Savaş Baronları Meydan Okuyor
Ferkan, Ege Savunma'yı yeni bir misyonla yönetmeye başladıktan kısa bir süre sonra, piyasada kendisine karşı acımasız bir savaşın başladığını fark eder. Şirketinin hisseleri spekülatif saldırılarla düşürülür, anlaşmaları gizli yollarla sabote edilir ve uluslararası medyada Ferkan'ı teröristlere destek veren bir dolandırıcı gibi gösteren yalan haberler yayılır.
Bir akşam, Ferkan ofisinde çalışırken telefonuna şifreli bir mesaj gelir. Mesajı açtığında, karşısında gölgelerin içinde oturan, soğuk ve mekanik bir sesin konuştuğu bir video kaydı bulur. Bu, savaş baronlarının temsilcisidir.
Temsilci: (Soğuk bir ses tonuyla) "Ferkan Bey. Duyduğumuza göre, huzuru silahla sağlamaya çalışıyormuşsunuz. İlginç bir yaklaşım. Ama bu işin kurallarını biz koyarız. Kaos, bizim en büyük silahımızdır. Bizim düzenimizde huzur, sadece mezarlıklarda bulunur."
Ferkan, videoyu sessizce izlerken, Huzur Sandığı'nın gücüyle temsilcinin içindeki derin nefreti ve korkuyu hisseder. Sesi titremeden cevap verir:
Ferkan: "Benim huzurum, sizin o kargaşanızdan daha güçlü. Sizden korkmuyorum."

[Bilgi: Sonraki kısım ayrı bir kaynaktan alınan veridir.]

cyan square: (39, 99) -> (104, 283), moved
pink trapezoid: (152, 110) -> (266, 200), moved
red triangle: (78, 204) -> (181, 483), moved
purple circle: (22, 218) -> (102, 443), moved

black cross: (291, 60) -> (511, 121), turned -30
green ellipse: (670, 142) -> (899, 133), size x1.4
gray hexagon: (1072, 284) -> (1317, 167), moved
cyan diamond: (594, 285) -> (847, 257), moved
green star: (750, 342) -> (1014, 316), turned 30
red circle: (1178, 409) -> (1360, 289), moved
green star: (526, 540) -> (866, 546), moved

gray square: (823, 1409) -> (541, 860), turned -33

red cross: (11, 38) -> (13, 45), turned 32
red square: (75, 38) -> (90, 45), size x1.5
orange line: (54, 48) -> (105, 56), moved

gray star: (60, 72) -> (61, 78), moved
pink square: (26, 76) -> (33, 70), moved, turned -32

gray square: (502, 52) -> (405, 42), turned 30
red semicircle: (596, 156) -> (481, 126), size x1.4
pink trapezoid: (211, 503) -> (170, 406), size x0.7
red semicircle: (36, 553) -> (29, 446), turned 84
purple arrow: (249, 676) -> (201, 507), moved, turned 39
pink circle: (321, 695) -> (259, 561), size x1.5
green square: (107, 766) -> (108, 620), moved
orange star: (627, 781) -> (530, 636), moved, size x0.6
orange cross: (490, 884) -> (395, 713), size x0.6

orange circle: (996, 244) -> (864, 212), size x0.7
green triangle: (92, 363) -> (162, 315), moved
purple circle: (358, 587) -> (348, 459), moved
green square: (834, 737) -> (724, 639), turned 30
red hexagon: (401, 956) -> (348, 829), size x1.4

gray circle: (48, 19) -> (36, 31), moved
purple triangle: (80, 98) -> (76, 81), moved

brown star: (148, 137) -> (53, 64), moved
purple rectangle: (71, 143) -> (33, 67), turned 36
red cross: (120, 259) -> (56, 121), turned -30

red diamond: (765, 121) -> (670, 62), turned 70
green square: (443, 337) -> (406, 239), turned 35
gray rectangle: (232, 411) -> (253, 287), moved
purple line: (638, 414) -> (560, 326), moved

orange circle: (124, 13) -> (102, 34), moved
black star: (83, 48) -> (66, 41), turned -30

Temsilci: "Belki bizden korkmuyorsun. Ama ya sevdiklerin için de aynı şeyi söyleyebilir misin? Ailen İstanbul'da ne yapıyor? Onların huzuru senin elinde. Ya da o çok inandığın barışçı krallığın huzuru... Eğer misyonundan vazgeçmezsen, sadece kendi şirketini değil, tüm sevdiklerinin huzurunu da kaybedeceksin."
Sözleri bitince, temsilci, alaycı bir şekilde gülerek ekler: "Huzur mu? Yoksa kan mı? Seçim senin."
Ferkan'ın hikayesi, bu tehditlerle yeni ve daha tehlikeli bir boyuta ulaşır. Artık sadece para ve ideoloji savaşı değil, aynı zamanda kişisel bir tehdit altındadır.
Bu durum, Ferkan'ın misyonu ile savaş baronlarının çıkarları arasında doğrudan bir çatışma yaratıyor. Artık mesele sadece Ferkan'ın huzur misyonu değil, aynı zamanda hayatta kalma ve işini sürdürme mücadelesi haline geliyor.